| DOCUMENT EXCERPT |
* * * *

Here we'll take a quick look at how to set up Mach3 to use the MiniMODBUS board described elsewhere on this site.


First order of business is to enable MODBUS communcation within Mach. This is done under Config->Ports & Pins:

Basically there are two different ways to handle the MODBUS interface in Mach3 - the old one and the new. The old interface is pretty straight forward for things like normal inputs and outputs but for analog I/O it gets a bit more complicated. The new interface is a bit more flexible but it comes at a price of a higher overall complexity. I tend to use to new interface which is what we're going to look at here but if you prefer to use the old interface have a look at the bottom of this page for a very brief walk thru.


The new interface is enabled by ticking the second checkbox labeled ModBus PlugIn Supported circled in red in the above screenshot.


Now Mach3 is "MODBUS-aware" and we can start configuring it for our intended purposes. I thought that for this basic setup we'll do the following:

  • 1 Digital input mapped to the CycleStart button

  • 1 Analog input mapped to the Feedrate overide

  • 2 Digital outputs mapped to the spindle control signals for CW and CCW control.

  • 1 Analog output mapped to the spindle speed (controlled by the S word)

The above will demonstrate the use of the available inputs and outputs on the Mini MODBUS board and can easily be changed or expanded as needed.


To set this up we first need to go to Function Cfg's -> Setup Serial ModBus control. This brings up the MODBUS configuration window which is where we tell Mach3 how to access the device, what registers to read and write and at what adresses in the device those registers are. But before we start the configuration we should perform a quick test to verify that the communication is OK. This is easily done by clicking the Test Modbus button in the upper right hand corner of the configuration window. Doing so brings up the following dialog:


Make sure you select the correct COM port as well as the baudrate you have set on the Mini MODBUS board, the default is 57600, then click Open. Hopefully you'll see the message No error in the Status field.

If you look at the register definitions for the Mini MODBUS board you'll see that there are 5 input registers available, starting at adress 0. For our test we're going to read those 5 input registers.

Enter the Slave adress of the Mini MODBUS board (most likely 1), start adress of 0 (because we want to start reading at the first register), enter the number of registers to read (5) and tick the Input Register(s) radio button, tick the Decimal radio button and finally click the Read button. If everything works as it should the box will be populated with the values contained in the 5 input registers. The two values at the bottom are the message counters and these should both increment by 1 each time you press the Read button.


If you want you can try changing the slave adress and click the read button again. Because there is no slave with that adress available you'll get a Receive timeout which is exactly as expected. If you now revert to the correct slave adress and click read again you'll see that the values of the two counters no longer match. This is because the first counter shows how many valid MODBUS messages the slave has detected and the second counter shows how many of those messages the slave has responded to. It does not respond to messages not adressed to it.


If that works out OK you're all set - close the port and click OK to get rid of the MODBUS test dialog.

* * * *

| INFORMATION SUPPLIED |

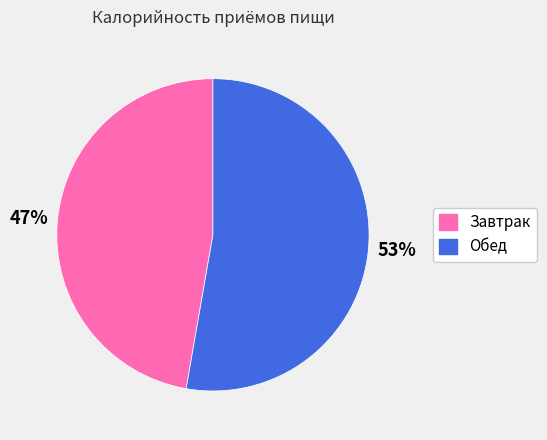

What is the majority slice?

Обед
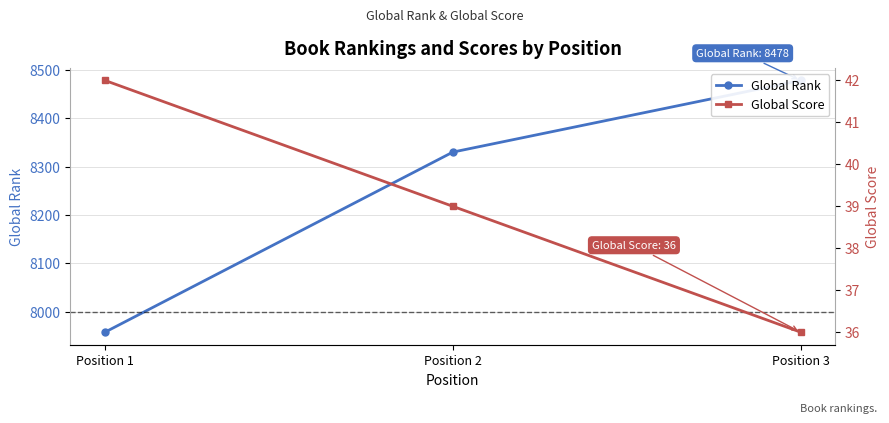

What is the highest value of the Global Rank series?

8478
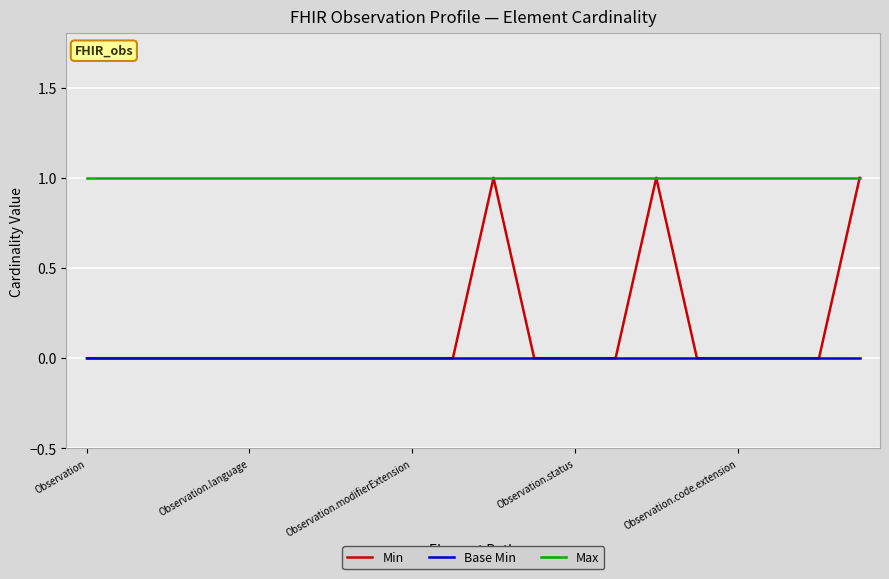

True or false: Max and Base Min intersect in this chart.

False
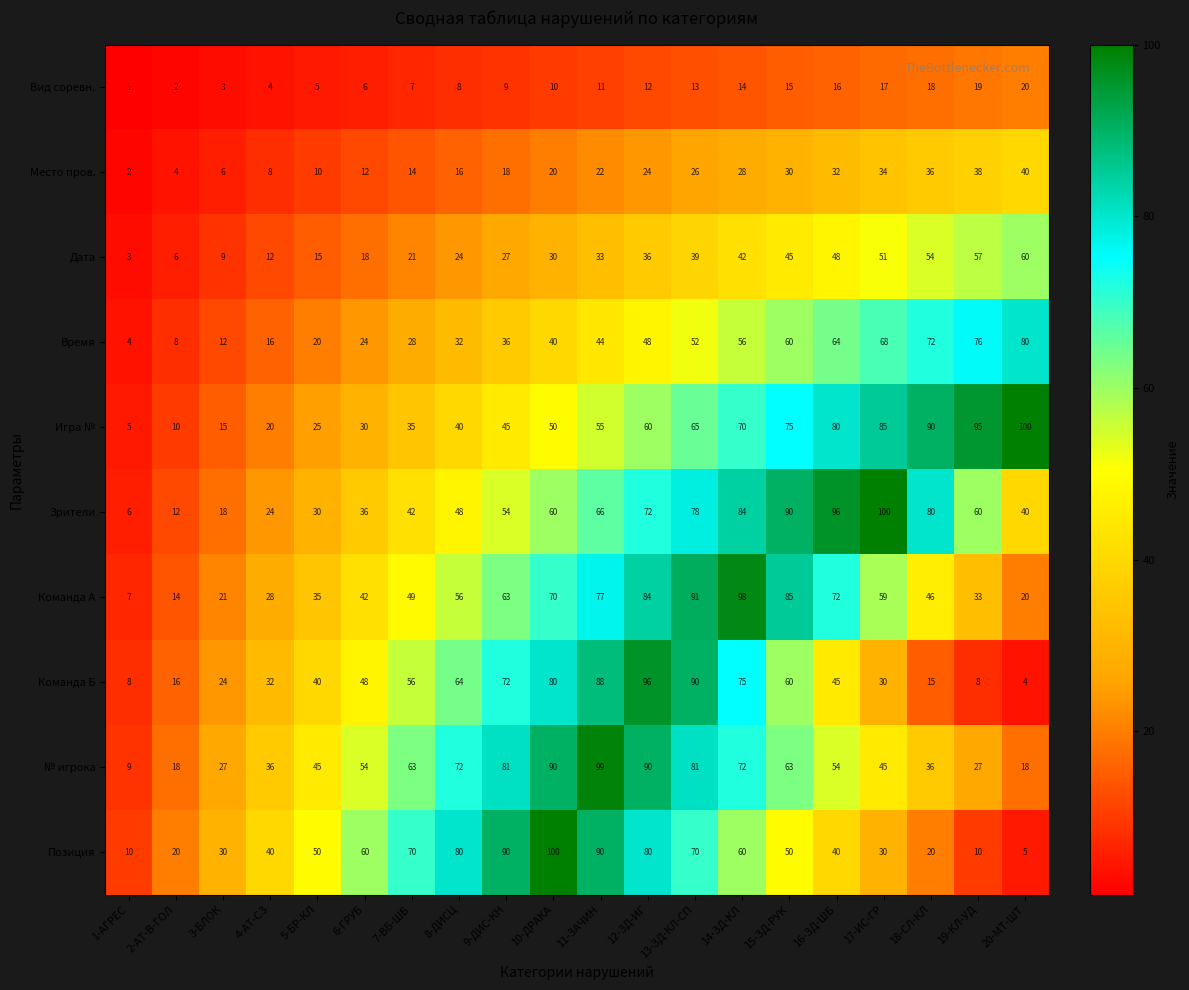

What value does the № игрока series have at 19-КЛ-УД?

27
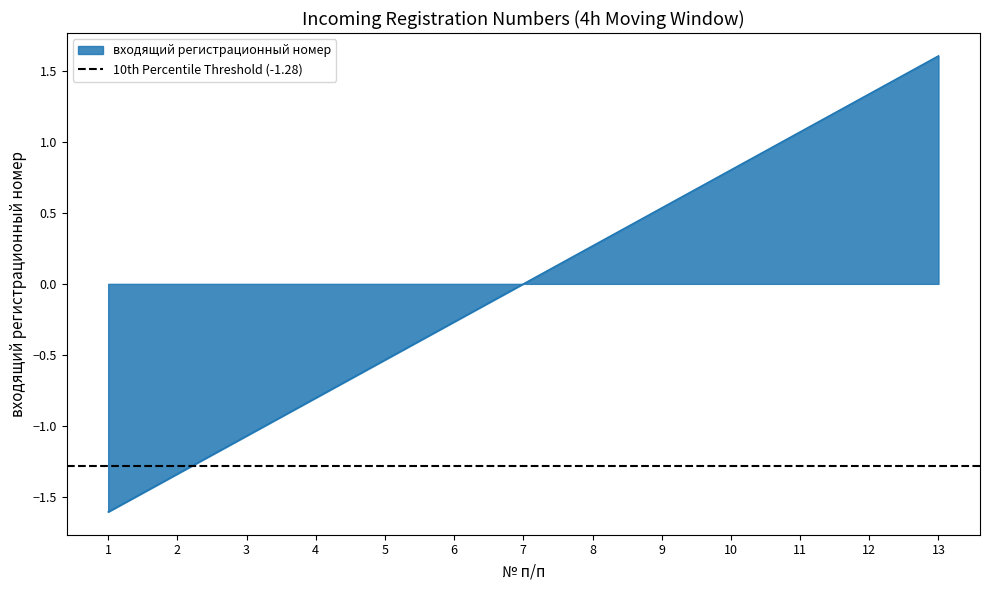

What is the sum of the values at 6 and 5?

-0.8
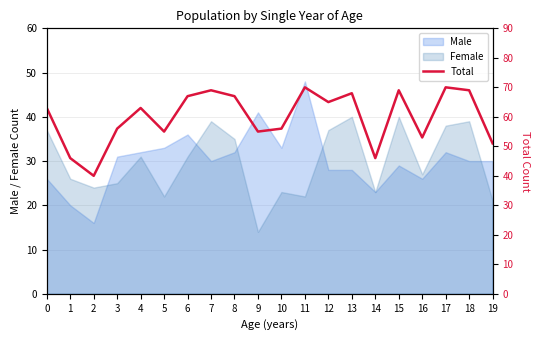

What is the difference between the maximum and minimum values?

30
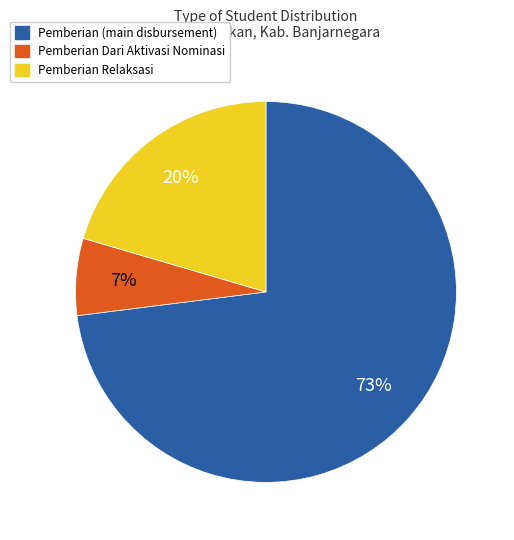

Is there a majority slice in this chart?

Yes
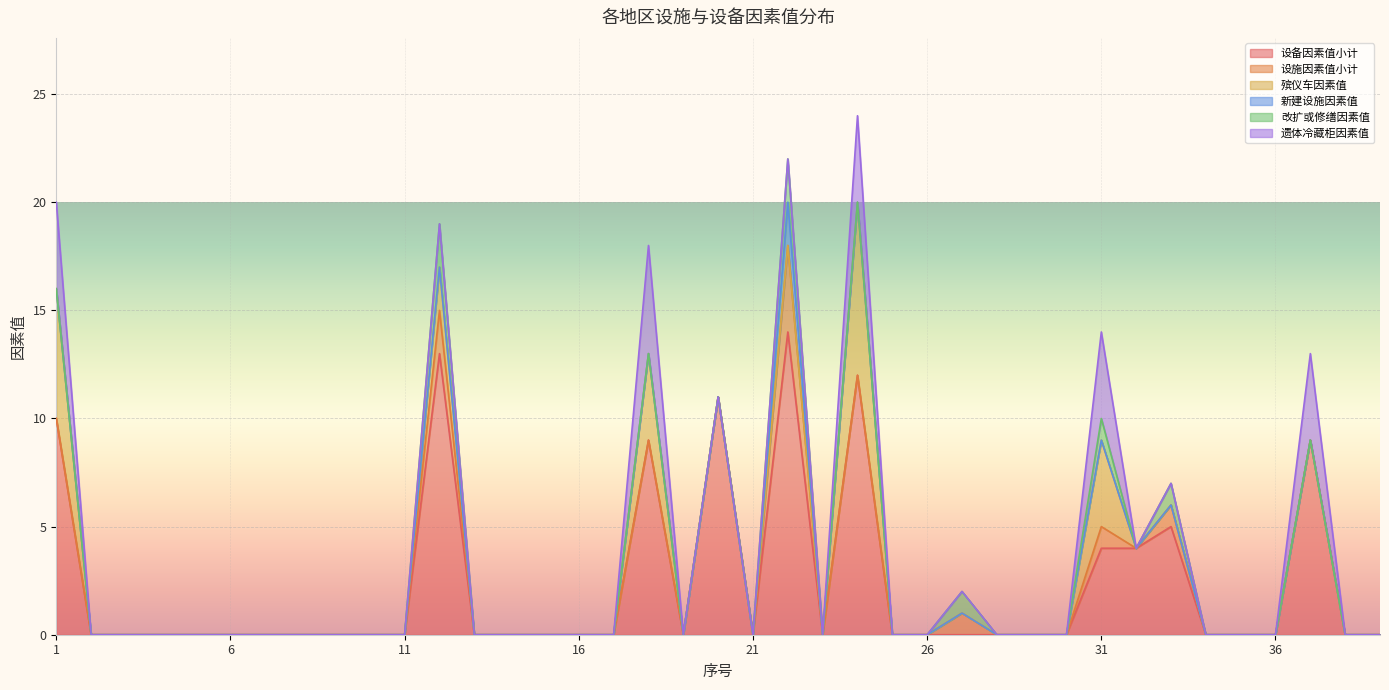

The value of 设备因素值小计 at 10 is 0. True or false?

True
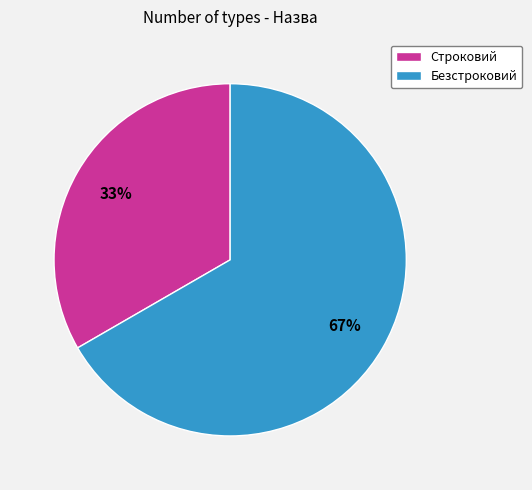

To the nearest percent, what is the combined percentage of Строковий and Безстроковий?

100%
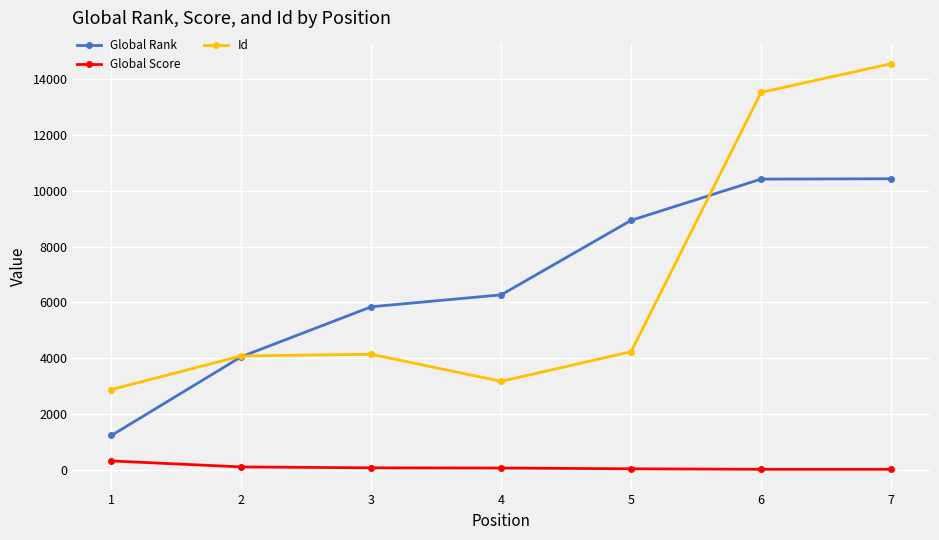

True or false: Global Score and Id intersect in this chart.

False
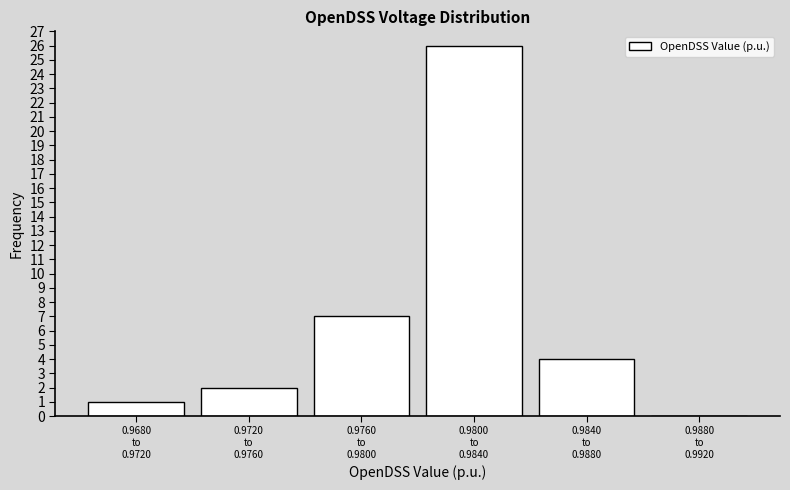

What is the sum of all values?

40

* * * *

| WORK INSTRUCTIONS |
**a.** From the Mach3 MODBUS setup text, list every input and output planned for the basic setup, along with what each one is mapped to.
**b.** Format the part of the listing that opens with the line containing "What is the sum of the values at 6 and 5?" and closes with the last line of the listing as a Markdown table with columns Row and Content. Number each line, skip blank lines, and leave the pictures out.

| ANSWER LIST |
**a.**
- 1 digital input mapped to the CycleStart button
- 1 analog input mapped to the Feedrate override
- 2 digital outputs mapped to the spindle control signals for CW and CCW control
- 1 analog output mapped to the spindle speed (controlled by the S word)

**b.**
| Row | Content |
|---|---|
| 1 | What is the sum of the values at 6 and 5? |
| 2 | -0.8 |
| 3 | What is the difference between the maximum and minimum values? |
| 4 | 30 |
| 5 | Is there a majority slice in this chart? |
| 6 | Yes |
| 7 | The value of 设备因素值小计 at 10 is 0. True or false? |
| 8 | True |
| 9 | To the nearest percent, what is the combined percentage of Строковий and Безстроковий? |
| 10 | 100% |
| 11 | True or false: Global Score and Id intersect in this chart. |
| 12 | False |
| 13 | What is the sum of all values? |
| 14 | 40 |